## Exercise
Among the entries, which lines carry the string "object"? Copy every one.

## Data records
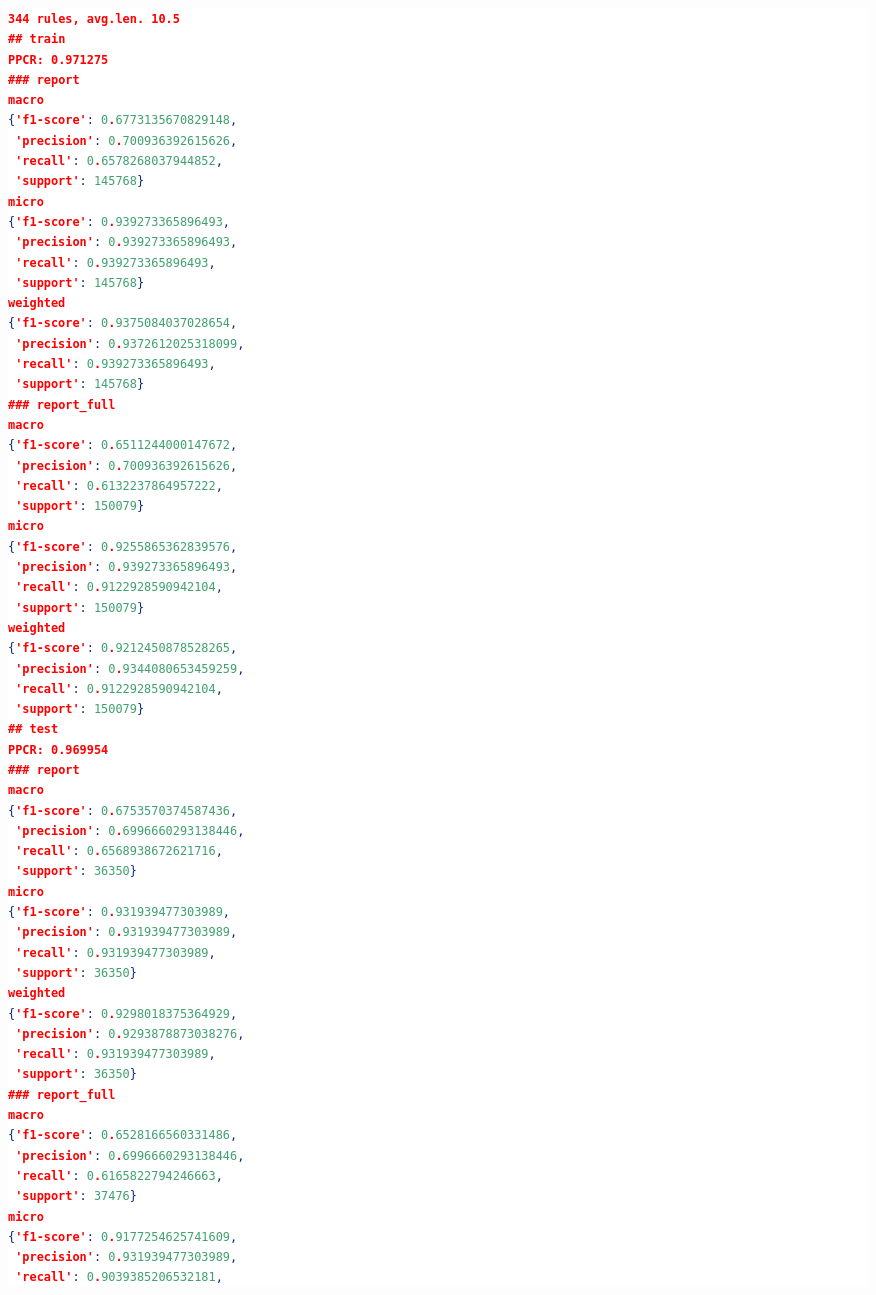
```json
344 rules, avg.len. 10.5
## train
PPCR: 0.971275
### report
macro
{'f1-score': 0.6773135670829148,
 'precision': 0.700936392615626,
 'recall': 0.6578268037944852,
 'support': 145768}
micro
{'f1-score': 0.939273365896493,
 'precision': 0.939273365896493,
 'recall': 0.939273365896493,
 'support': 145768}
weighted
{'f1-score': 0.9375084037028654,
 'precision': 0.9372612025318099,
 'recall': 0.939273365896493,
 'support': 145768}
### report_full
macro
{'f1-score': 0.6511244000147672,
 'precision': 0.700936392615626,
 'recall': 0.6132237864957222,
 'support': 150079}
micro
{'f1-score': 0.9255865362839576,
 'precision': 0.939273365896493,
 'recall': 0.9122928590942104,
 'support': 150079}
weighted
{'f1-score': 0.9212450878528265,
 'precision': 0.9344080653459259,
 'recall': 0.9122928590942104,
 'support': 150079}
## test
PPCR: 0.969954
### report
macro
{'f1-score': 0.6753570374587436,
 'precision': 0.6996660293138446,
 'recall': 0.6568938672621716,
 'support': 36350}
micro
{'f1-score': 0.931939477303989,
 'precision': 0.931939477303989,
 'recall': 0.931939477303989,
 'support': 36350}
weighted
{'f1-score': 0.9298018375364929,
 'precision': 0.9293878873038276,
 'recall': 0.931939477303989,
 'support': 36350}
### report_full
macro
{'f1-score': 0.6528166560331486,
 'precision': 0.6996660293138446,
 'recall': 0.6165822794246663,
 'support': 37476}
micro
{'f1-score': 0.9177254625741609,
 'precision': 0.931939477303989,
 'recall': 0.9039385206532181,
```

--

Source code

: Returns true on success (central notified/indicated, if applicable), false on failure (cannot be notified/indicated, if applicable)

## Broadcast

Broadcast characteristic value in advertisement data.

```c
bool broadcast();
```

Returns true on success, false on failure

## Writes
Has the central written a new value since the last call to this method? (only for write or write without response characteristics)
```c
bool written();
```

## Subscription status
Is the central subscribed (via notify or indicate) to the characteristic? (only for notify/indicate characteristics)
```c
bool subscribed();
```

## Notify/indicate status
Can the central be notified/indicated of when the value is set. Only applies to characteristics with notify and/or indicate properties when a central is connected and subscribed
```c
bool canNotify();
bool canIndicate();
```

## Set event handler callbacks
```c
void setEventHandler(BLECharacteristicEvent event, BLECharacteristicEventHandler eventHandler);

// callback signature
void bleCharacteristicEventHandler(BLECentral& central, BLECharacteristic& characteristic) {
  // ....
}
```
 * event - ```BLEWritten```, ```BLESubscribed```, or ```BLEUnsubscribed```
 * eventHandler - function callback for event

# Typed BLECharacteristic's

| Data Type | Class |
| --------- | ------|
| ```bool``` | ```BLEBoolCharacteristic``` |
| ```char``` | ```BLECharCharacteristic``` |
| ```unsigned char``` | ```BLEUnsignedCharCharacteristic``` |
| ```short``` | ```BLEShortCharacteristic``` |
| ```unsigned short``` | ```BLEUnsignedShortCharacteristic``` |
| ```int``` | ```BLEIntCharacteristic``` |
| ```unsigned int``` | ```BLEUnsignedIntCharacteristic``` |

==

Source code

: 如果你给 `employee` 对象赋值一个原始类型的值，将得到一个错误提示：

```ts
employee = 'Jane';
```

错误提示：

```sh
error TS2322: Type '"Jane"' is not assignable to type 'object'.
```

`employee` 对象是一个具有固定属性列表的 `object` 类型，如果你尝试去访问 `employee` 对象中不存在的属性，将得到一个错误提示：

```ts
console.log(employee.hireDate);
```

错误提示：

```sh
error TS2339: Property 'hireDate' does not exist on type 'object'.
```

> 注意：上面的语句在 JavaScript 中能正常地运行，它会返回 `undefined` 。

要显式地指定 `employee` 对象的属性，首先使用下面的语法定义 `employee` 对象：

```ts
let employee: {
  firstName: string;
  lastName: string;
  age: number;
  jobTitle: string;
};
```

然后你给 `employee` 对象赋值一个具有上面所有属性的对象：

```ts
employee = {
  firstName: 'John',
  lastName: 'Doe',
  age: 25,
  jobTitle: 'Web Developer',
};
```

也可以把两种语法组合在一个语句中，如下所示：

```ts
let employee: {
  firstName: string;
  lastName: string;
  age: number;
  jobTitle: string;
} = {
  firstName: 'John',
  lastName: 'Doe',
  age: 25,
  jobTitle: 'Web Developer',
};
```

## Task output
error TS2322: Type '"Jane"' is not assignable to type 'object'.
`employee` 对象是一个具有固定属性列表的 `object` 类型，如果你尝试去访问 `employee` 对象中不存在的属性，将得到一个错误提示：
error TS2339: Property 'hireDate' does not exist on type 'object'.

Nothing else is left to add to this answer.